Hertsgaard ist der Ansicht, dass die Zeitspanne zwischen Ursache und Wirkung ein Strick ist, an dem wir uns offenbar kollektiv aufhängen wollen. Gleichzeitig sagt uns Leggetts The Carbon War, dass Klimaveränderung, Ozonschwund und Bevölkerungswachstum inzwischen gefährlich nah an dem Punkt sein könnten, wo sie nicht mehr anzuhalten oder rückgängig zu machen sind. Selbst wenn die Erosion der Ozonschicht jetzt aufhörte, fürchten manche, daß sie sich jahrzehntelang nicht erholen werde. 

Natural Capitalism ist ein optimistischeres und eher visionäres Buch; es illustriert, dass es durchführbare Alternativen zu den unerträglichen Lasten gibt, die wir uns und unserem Planeten auferlegen. Aber wird der Wandel im Denken und in der wirtschaftlichen und industriellen Praxis schnell genug und von genügend wichtigen Leuten vollzogen werden, um den entscheidenden Unterschied zu machen? 

Doch welche Lösungen diese drei Bücher auch vorschlagen: der künftige drastische Wandel, den ein anderes Buch - die Bibel - beschreibt, wird der notwendigste und folgenreichste von allen sein: der Wandel des menschlichen Herzens und Geistes. Mit dieser prophezeiten Verwandlung geht die Verheißung einher, dass auch die Umwelt erneuert und wiederhergestellt werden wird. „Und ich will euch ein neues Herz und einen neuen Geist in euch geben und will das steinerne Herz aus eurem Fleisch wegnehmen und euch ein fleischernes Herz geben. Ich will meinen Geist in euch geben und will solche Leute aus euch machen, die in meinen Geboten wandeln und meine Rechte halten und danach tun. ... Und man wird sagen: Dies Land war verheert, und jetzt istës wie der Garten Eden, und diese Städte waren zerstört, öde und niedergerissen und stehen nun fest gebaut und sind bewohnt. Und die Heiden, die um euch her übriggeblieben sind, sollen erfahren, daß ich der HERR bin, der da baut, was niedergerissen ist, und pflanzt, was verheert war. Ich, der HERR, sage es und tue es auch“ (Hesekiel 36, 26-27. 35-36). 
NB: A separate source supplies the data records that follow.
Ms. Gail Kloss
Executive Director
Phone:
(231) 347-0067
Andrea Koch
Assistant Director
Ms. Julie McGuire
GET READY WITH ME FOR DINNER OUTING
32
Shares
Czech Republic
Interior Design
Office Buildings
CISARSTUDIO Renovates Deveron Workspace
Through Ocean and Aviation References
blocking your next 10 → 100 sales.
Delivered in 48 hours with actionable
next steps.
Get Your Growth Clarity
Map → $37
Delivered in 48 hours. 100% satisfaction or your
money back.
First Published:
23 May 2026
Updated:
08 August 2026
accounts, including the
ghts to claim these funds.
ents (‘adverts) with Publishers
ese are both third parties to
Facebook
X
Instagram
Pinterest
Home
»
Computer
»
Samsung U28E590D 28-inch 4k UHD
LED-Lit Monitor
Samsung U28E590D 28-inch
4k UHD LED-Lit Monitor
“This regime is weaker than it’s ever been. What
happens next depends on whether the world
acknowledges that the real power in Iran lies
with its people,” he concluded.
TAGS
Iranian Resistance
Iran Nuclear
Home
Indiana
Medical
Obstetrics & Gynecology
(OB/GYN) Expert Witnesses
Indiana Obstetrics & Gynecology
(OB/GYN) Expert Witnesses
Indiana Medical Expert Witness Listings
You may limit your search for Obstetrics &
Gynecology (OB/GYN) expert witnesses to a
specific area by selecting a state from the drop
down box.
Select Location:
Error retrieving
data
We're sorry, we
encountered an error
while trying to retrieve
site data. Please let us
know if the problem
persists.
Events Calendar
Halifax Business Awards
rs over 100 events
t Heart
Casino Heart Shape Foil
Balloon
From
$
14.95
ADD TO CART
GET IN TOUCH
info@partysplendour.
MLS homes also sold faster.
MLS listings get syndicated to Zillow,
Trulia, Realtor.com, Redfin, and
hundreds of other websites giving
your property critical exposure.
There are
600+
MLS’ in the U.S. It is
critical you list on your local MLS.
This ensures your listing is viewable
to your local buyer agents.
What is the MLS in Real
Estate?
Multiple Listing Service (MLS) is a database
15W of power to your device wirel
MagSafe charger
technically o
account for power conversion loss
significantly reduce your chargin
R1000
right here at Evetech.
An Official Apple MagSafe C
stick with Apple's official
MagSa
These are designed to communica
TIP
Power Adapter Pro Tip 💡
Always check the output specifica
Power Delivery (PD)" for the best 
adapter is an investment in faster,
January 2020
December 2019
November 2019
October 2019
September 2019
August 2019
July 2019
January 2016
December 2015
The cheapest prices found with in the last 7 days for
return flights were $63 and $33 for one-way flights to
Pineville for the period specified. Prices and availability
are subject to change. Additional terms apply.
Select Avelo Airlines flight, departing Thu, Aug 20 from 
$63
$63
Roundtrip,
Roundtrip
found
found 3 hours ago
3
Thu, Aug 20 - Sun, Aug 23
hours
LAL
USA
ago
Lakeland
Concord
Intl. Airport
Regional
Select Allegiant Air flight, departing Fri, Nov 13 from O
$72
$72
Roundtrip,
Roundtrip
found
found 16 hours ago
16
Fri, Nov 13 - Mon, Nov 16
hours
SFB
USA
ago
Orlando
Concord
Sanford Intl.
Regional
Es ist gesagt worden, dass Probleme nicht innerhalb der Denkweise derer lösbar sind, die sie geschaffen haben. Wenn dies so ist, dann braucht diese Welt verzweifelt eine andere Denkweise. Und das ist es genau, was Gott zu geben vorhat. 

Vision - Journal for a New World versucht zu zeigen, daß wir auf persönlicher Ebene schon jetzt die Vorteile einer solchen Denkweise erleben können.